In his youth he played in bands in central New York and later traveled the hotel bar circuit in the Northeast and Midwest before packing up his guitar and heading to graduate school. “My buddies and I had some fun and paid some dues, but music wasn’t going anywhere for me,” says Matthews. His career in outdoor and environmental education led to positions in New Hampshire, New York and Michigan, and eventually to becoming founding president of the Recreational Boating and Fishing Foundation (DC). He’s now executive director of the North Country Trail Association (MI). The common denominator is linking people with the natural world in meaningful ways. But music was secondary. “ I’d only dust off the guitar for a campfire now and then,” he says.
In 2007, when he started attending Ada Bible Church near Grand Rapids, MI., Matthews auditioned for and joined the worship team, and began leading music for the services there. At that point the musical floodgates re-opened, and original music began to flow. Matthews started performing occasionally in area coffeehouses as well as on the church worship team. In 2012 he was chosen to perform at the Grand Rapids Festival of the Arts. His demo CD, Can’t Be About Me,” was also released in 2012. “The title says it all,” explains Matthews. “If there’s anything I’ve learned in this life, its that God is doing a mighty work in all of us, and the more I get myself out of the way and let Him lead, the better.”
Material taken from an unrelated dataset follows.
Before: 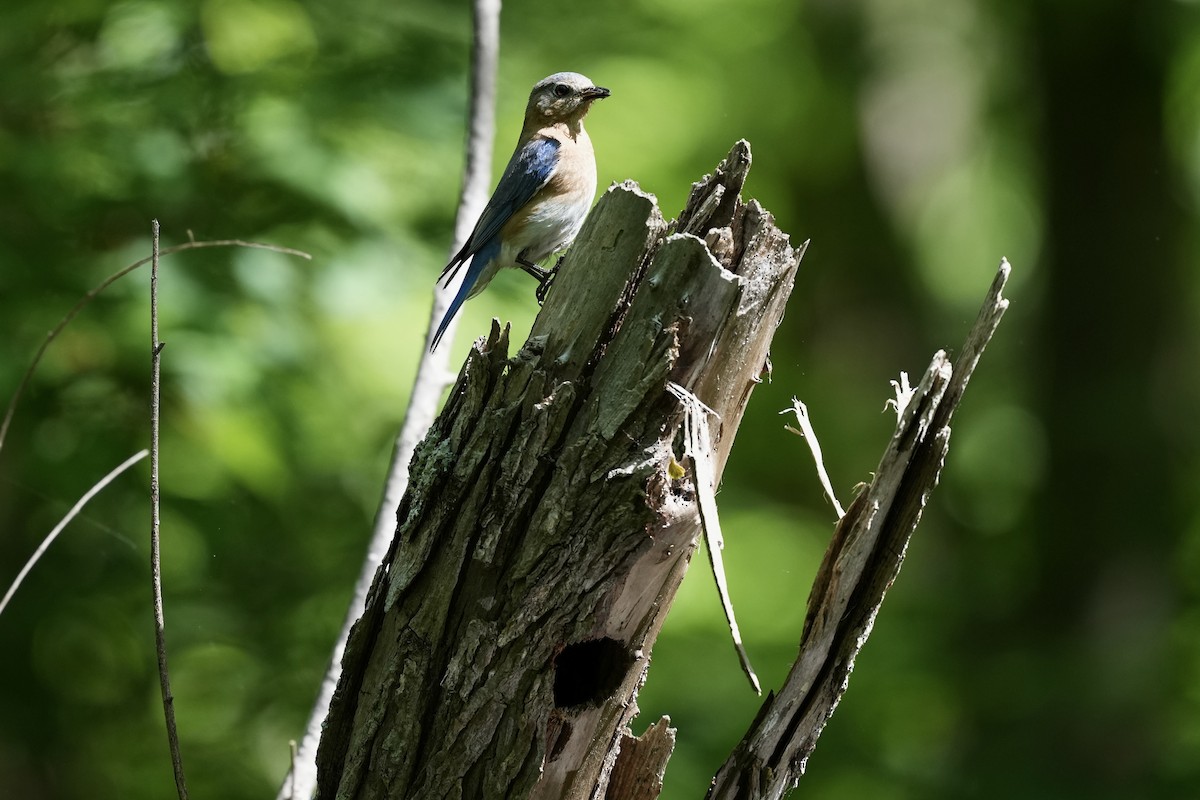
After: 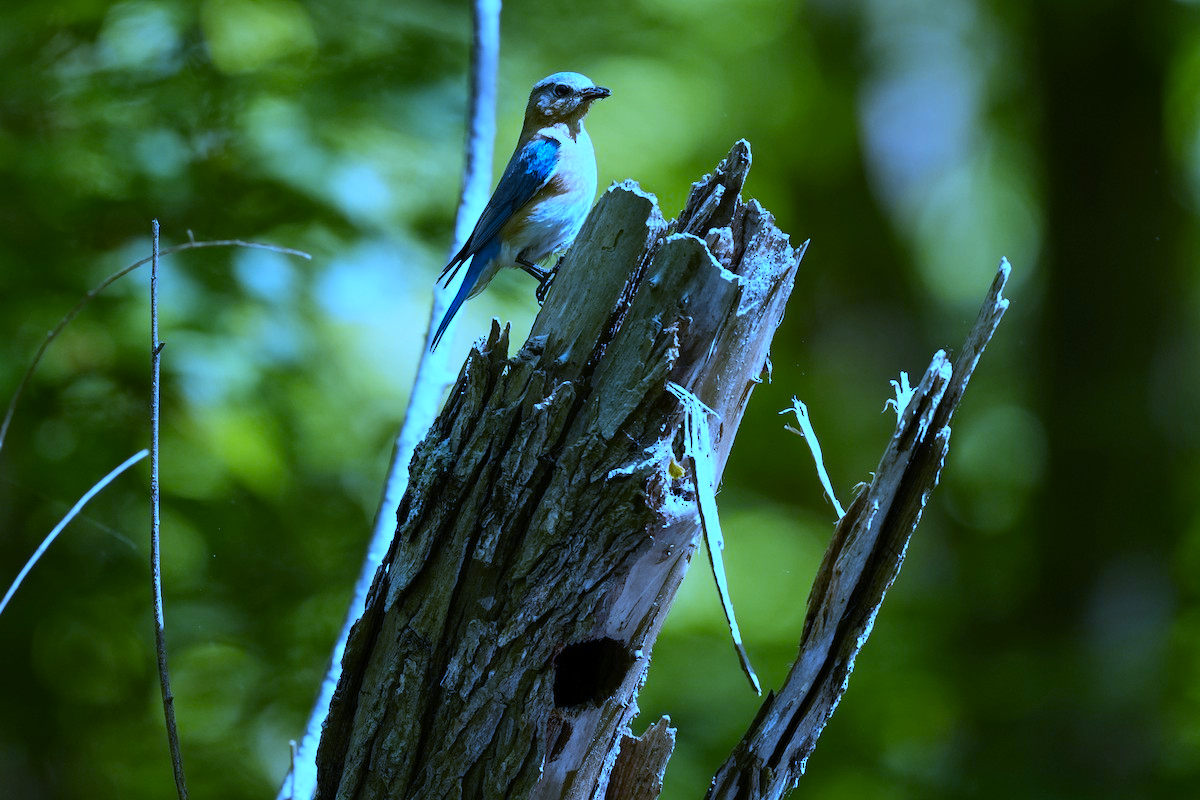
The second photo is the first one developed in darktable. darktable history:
color contrast: green-magenta contrast 0.85, blue-yellow contrast 1.25, unbound 0
white balance: red 0.766, blue 1.537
Matthews’ music is a celebration of relationships, occasionally with a little humor thrown in. He’s not afraid to address brokenness. He fearlessly calls himself out, and invites others on a healing and redemptive journey. His roots music is ‘gut-honest and shot from the heart.’ A lot of it is spiritual, yet wrapped in worldly layers; sometimes it is hard to tell where one ends and the other begins, which maybe is his point. “Hopefully my music helps pick up the broken pieces and make them whole,” he says. “Because after all, it’s not the brokenness, but what you do with it, that matters.”